Now, there are a number of specifically-built industrial units, all blending into the vast agricultural landscape around it. “We even have what used to be the farm hand’s bungalow, which is actually where I was born” said James. “It’s been fully refurbished and the engineers can stay overnight there.”
The site includes storage for stock imported from around the world, that is then shipped onto customers, as well as facilities for reconditioning part-exchanged stock that has come in. That’s not all though, as the company’s parts department is also based on the site, with staff manning the phones to help customers and engineers with any issues they might have with equipment.
“The bit I’m really proud of,” observed James, “is that we test everything before it goes out. If you visit most equipment suppliers, you’ll see a warehouse full of product, and it goes out in the box it arrived in. Here, we’ve got a full team of people who assemble and test every single piece of equipment that’s sold by ISN Garage Assist. This means we know there’s no air leaks, no motor that’s not going to work, and nothing is missing. We call it our PDI department. It’s an expense that you don’t need to have, but I think it makes a big difference.”

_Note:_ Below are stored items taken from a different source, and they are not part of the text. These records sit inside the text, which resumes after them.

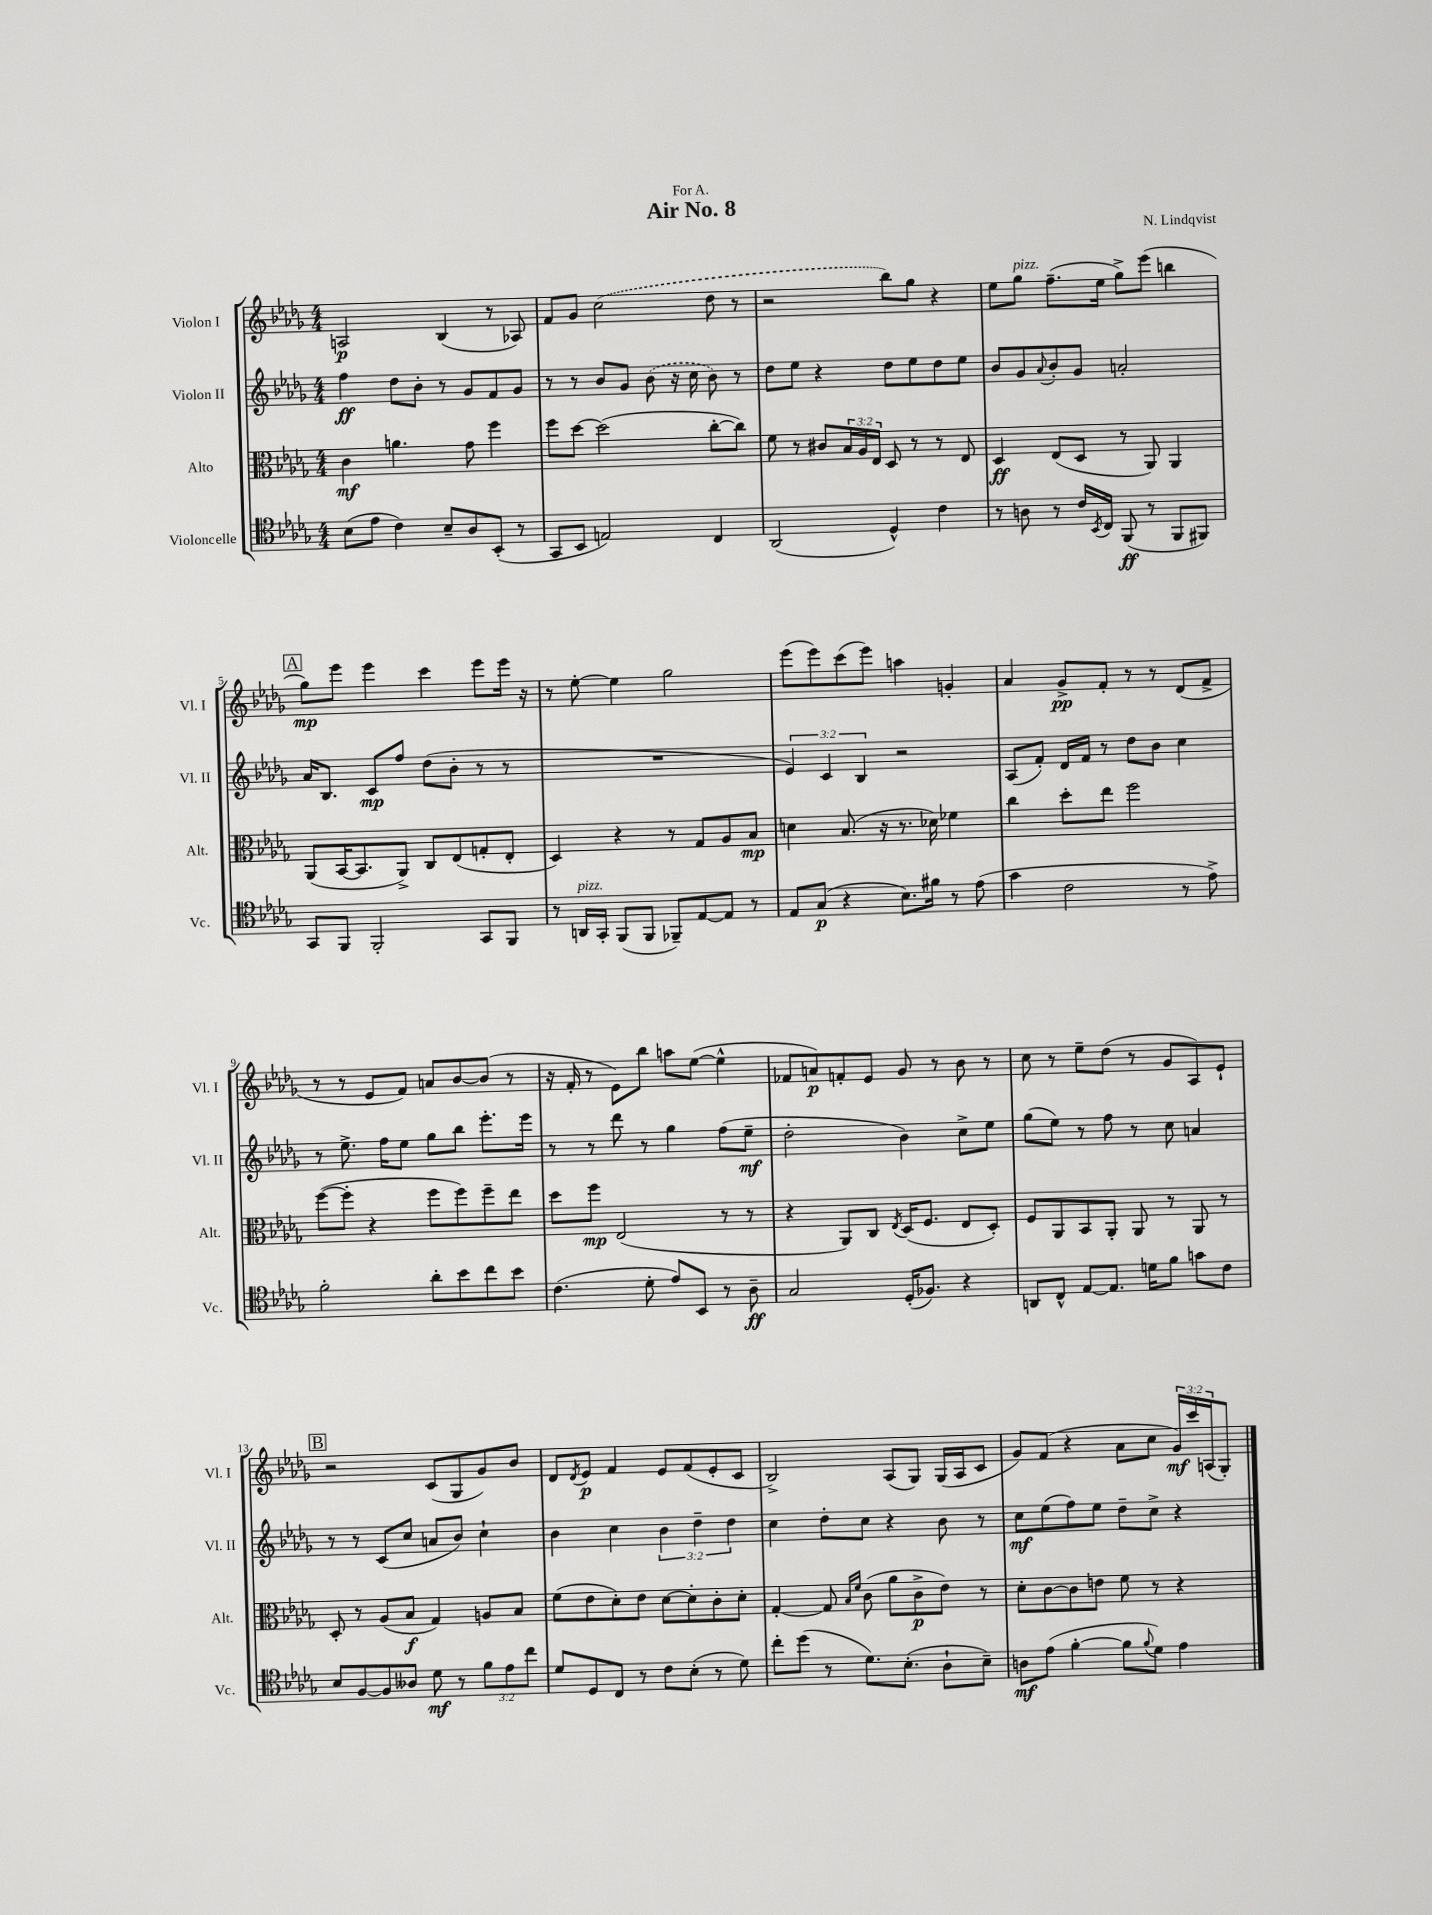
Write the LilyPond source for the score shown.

\header { title = "Air No. 8" composer = "N. Lindqvist" dedication = "For A." }
<<
\new StaffGroup <<
\new Staff = "s0" \with { instrumentName = "Violon I" shortInstrumentName = "Vl. I" } {
    \clef treble \key des \major \numericTimeSignature \time 4/4 \override Staff.TupletNumber.text = #tuplet-number::calc-fraction-text
    a2\p bes4( r8 aes8) |
    f'8 ges'8 \once \slurDashed c''2( des''8 r8 |
    r2 bes''8) ges''8 r4 |
    ees''8 ges''8^\markup { \italic "pizz." } f''8.--( ees''16 ges''8->) ees'''8( b''4 |
    \mark \markup { \box "A" } ges''8\mp) ees'''8 ees'''4 c'''4 ees'''8 ees'''16 r16 |
    r8 ees''8~-. ees''4 ges''2 |
    ees'''8( ees'''8) c'''8( ees'''8) a''4 g'4-. |
    aes'4 ges'8->\pp f'8-. r8 r8 des'8( f'8-> |
    r8 r8 ees'8 f'8) a'8 bes'8~ bes'8( r8 |
    r16 f'16-. r8 ees'8) bes''8 a''8 ees''8~( ees''4-^ |
    fes'8 a'8\p) f'8-. ees'8 ges'8 r8 bes'8 r8 |
    c''8 r8 ees''8-- des''8( r8 ges'8 aes8) ees'8-! |
    \mark \markup { \box "B" } r2 c'8( ges8 ges'8) bes'8 |
    des'8 \acciaccatura { des'8 } ees'8\p f'4 ees'8 f'8( ees'8-. c'8 |
    bes2->) aes8( ges8) ges16( aes16 c'8 |
    ges'8) f'8( r4 aes'8 c''8 \tuplet 3/2 { ges'16\mf) c'''16 a16( } ges8-.) \bar "|." |
}
\new Staff = "s1" \with { instrumentName = "Violon II" shortInstrumentName = "Vl. II" } {
    \clef treble \key des \major \numericTimeSignature \time 4/4 \override Staff.TupletNumber.text = #tuplet-number::calc-fraction-text
    f''4\ff des''8 bes'8-. r8 ges'8 f'8 ges'8 |
    r8 r8 bes'8 ges'8 \once \slurDashed bes'8( r16 c''16 bes'8) r8 |
    des''8 ees''8 r4 des''8 ees''8 des''8 ees''8 |
    bes'8 ges'8 \appoggiatura { aes'8 } bes'8-. ges'8 a'2-. |
    \mark \markup { \box "A" } aes'16 bes8. c'8\mp f''8 des''8( bes'8-. r8 r8 |
    R1 |
    \tuplet 3/2 { ees'4) c'4 bes4 } r2 |
    aes8( f'8-.) des'16 f'16 r8 des''8 bes'8 c''4 |
    r8 ees''8.-> f''16 ees''8 ges''8 bes''8 ees'''8.-. ees'''16 |
    r8 r8 des'''8 r8 ges''4 f''8( ees''8--\mf |
    des''2-. bes'4) c''8-> ees''8 |
    ges''8( ees''8) r8 f''8 r8 c''8 a'4 |
    \mark \markup { \box "B" } r8 r8 c'8( c''8 a'8 bes'8) c''4-! |
    bes'4 c''4 \tuplet 3/2 { bes'4 des''4-- des''4 } |
    c''4 des''8-. c''8 r4 bes'8 r8 |
    c''8\mf ees''8( f''8) ees''8 des''8-- c''8-> r4 \bar "|." |
}
\new Staff = "s2" \with { instrumentName = "Alto" shortInstrumentName = "Alt." } {
    \clef alto \key des \major \numericTimeSignature \time 4/4 \override Staff.TupletNumber.text = #tuplet-number::calc-fraction-text
    c'4\mf a'4. ges'8 f''4 |
    f''8 des''8~ des''2( c''8~-. c''8) |
    f'8 r8 cis'8 \tuplet 3/2 { bes16 aes16 ees16 } des8 r8 r8 ees8 |
    des4\ff ees8( des8 r8 aes,8) aes,4 |
    \mark \markup { \box "A" } aes,8( bes,16~ bes,8. aes,8->) c8 ees8( g8-. ees8-. |
    des4) r4 r8 ges8 aes8 bes8\mp |
    d'4 bes8.( r16 r8. des'16) fes'4 |
    c''4 des''8-. ees''8 f''2 |
    f''8~( f''8-. r4 f''8 f''8) f''8-- ees''8 |
    des''8 f''8\mp ees2( r8 r8 |
    r4 aes,8) c8 \acciaccatura { ees8 } des16( f8. ees8 des8-.) |
    f8 aes,8 bes,8 aes,8-. aes,8 r8 aes,8 r8 |
    \mark \markup { \box "B" } des8-. r8 aes8( bes8\f ges4) a8 bes8 |
    f'8( ees'8 des'8-.) ees'8 des'8~ des'8-. c'8-. des'8-. |
    ges4~-. ges8 \grace { bes16 f'16 } c'8( aes'8 c'8->\p ees'8) r8 |
    des'8-. c'8~ c'8 e'8 f'8 r8 r4 \bar "|." |
}
\new Staff = "s3" \with { instrumentName = "Violoncelle" shortInstrumentName = "Vc." } {
    \clef tenor \key des \major \numericTimeSignature \time 4/4 \override Staff.TupletNumber.text = #tuplet-number::calc-fraction-text
    bes8( ees'8 c'4) bes8-- aes8 bes,8-.( r8 |
    ges,8 bes,8 e2) c4 |
    aes,2( des4-^) c'4 |
    r8 a8 r8 c'16 \acciaccatura { bes,8 } c16 f,8\ff( r8 f,8 fis,8) |
    \mark \markup { \box "A" } ges,8 f,8 f,2-. ges,8 f,8 |
    r8 a,16^\markup { \italic "pizz." } ges,16-. f,8( f,8 fes,8--) ees8~ ees8 r8 |
    ees8 ges8\p( r4 bes8.) fis'16 r8 ees'8( |
    ges'4 c'2 r8 ees'8->) |
    f'2-. aes'8-. bes'8 c''8 bes'8 |
    c'4.( des'8-. ees'8) bes,8 r8 aes8--\ff |
    ges2 des16-.( fes8.) r4 |
    a,8 c8-^ ees8~ ees8. d'16 f'8 g'8 c'8 |
    \mark \markup { \box "B" } bes8 f8~ f8 aeses8 des'8\mf r8 \tuplet 3/2 { f'8 ees'8 c''8 } |
    des'8 des8 c8 r8 c'8 bes8-.( r8 des'8) |
    c''8-. des''8( r8 des'8.) bes8.-.( aes8-! bes8--) |
    a8\mf ees'8( f'4~-. f'8 \appoggiatura { f'8 } des'8) ees'4 \bar "|." |
}
>>
>>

Even with the scale of the set-up, and the systems in place, you still need to make sure the kit gets into the garages, and get it installed. Then there is servicing: “We’ve got 45 technicians on the road,” said James, “but even then, there are inevitable delays. It’s very difficult to say to a customer, ‘yeah, we can come out to you, but it’s going to be two weeks’.”
With this in mind, ISN intends to widen its reach. James explained: “We’re putting together what we call an Accredited Service Partner scheme. What we’ve done is select a number of partners across the UK which are independent, mainly family-owned, garage equipment businesses that can sell anything and service anything, but they’ve got a good reputation. We have partnered with them. We train them as well as we do our own people. They will have direct access to our people for technical help and special prices on equipment and spares. In return we’ve created a charter so they meet our requirements. We are about to launch that.”
“These are people that have relationships with their local customers and they’re seen as credible reference points. What I’ve found with independent garage equipment people is that they’re very honest. They will say what they genuinely think is the best product.”
James moved away from a leadership role in the business for a number of years, and was on the side working on product development, but just over a year ago, he found himself taking on the mantle again. Concluding with where he thinks the business is now, he added: “I stepped back in to bring back the personal touch, and I think it’s working. We’ve got a really good team. I’ve always said you can have a really good product at a really good price, but it’s the people that really make it.”